A: Many chinchillas form deep bonds with partners or cagemates. If one of the pair dies, it is very common to see dramatic changes in behavior in the surviving chinchilla. These changes may include refusal to eat or drink, withdrawal, listlessness, sulking in the rear of their cage and vocal calling in hopes that the mate will return. Give the surviving chinchilla more attention.
If the chinchilla stops eating, try giving some yogurt, our chinchillas like strawberry yogurt the best, or some baby food. Gerbers 3rd Foods Apples and Bananas with Mixed Cereal is well received. The goal is to get the chinchilla interested in eating again. Both yogurt and baby food contain fluid and calories and will help avoid chinchilla health emergencies while the chinchilla is grieving. Avoid high-sugar treats, as this may cause dehydration if the chinchilla is not drinking water.
See if the chinchilla will accept more scratches; try scratching around the head and ears and under the chin and along the side of the face. The chinchilla may groom you in return and will expect to be scratched and groomed when it is “your turn” again. Continue giving extra love and care until the chinchilla starts to return to more normal behavior.
Yes, many chinchillas will bond to more than one mate. Finding a new partner is a good idea but is not always successful. Chinchillas have long, sharp front teeth, and a fight lasting just a few seconds can bring grave injury.

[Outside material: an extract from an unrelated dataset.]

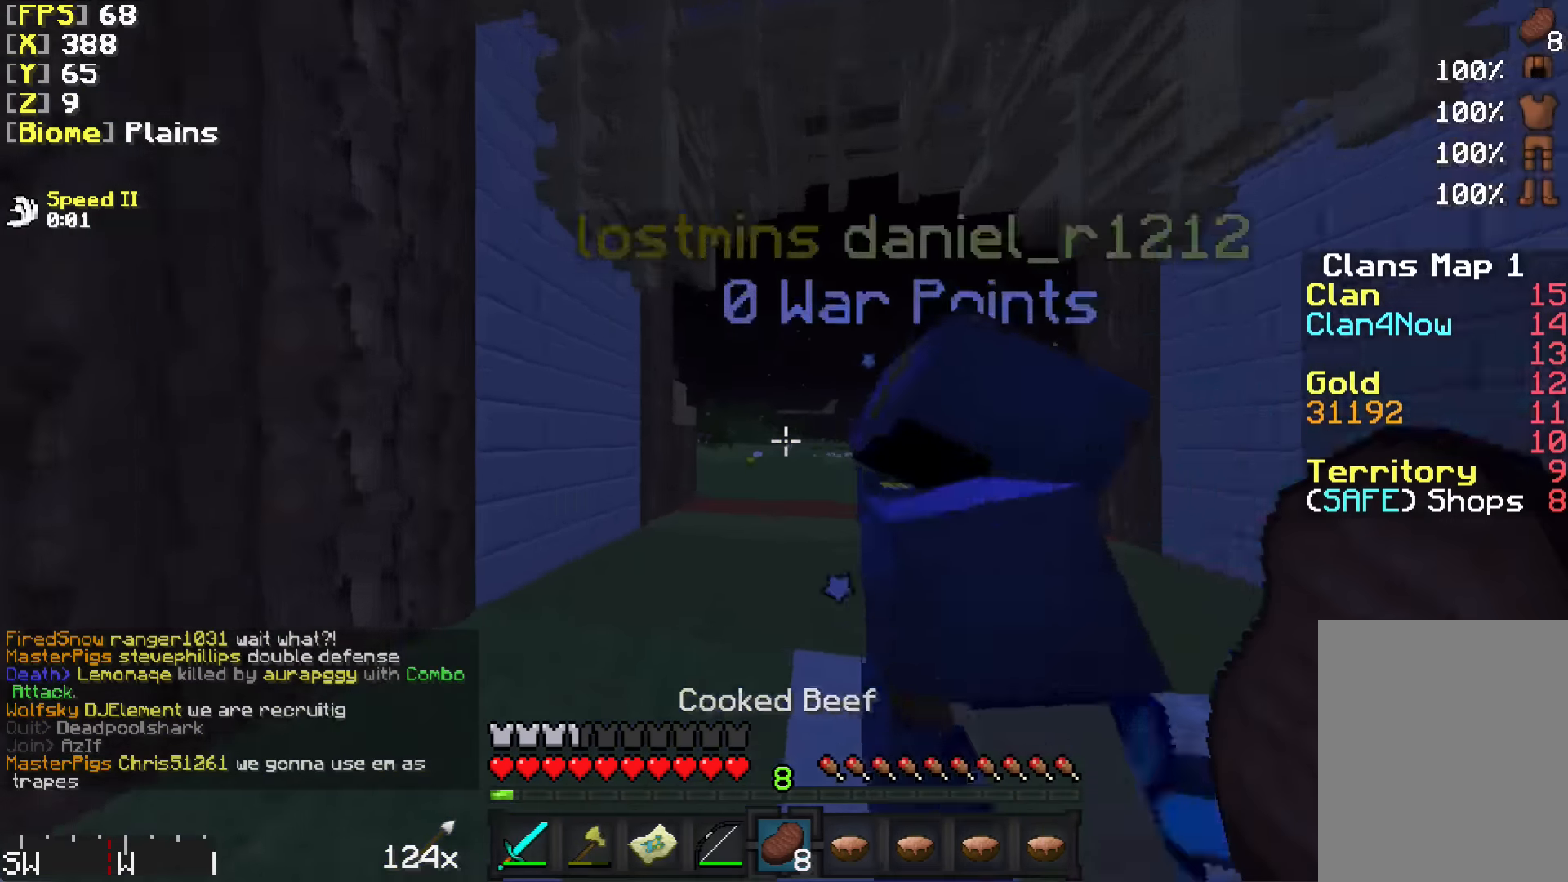
{"keys": ["a"], "mouse": [], "events": [[50, "a", "down"], [234, "w", "up"]]}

A male chinchilla that has had a female partner often will accept another female, but the new female chinchilla may not accept the male. Pairing two male chinchillas can be dangerous, as they may fight over dominance or territory. Pairing two mature female chinchillas often fails. An older female is more likely to accept a very young female or a very young male. Chinchilla males are sexually active by 10 to 12 weeks, so this pairing may bring a litter of new chinchilla babies.
When possible, place the potential cagemates next to each other in separate cages to see how they get along. If the chinchilla sleep next to each other, then there is a better chance they can be safely and successfully put together.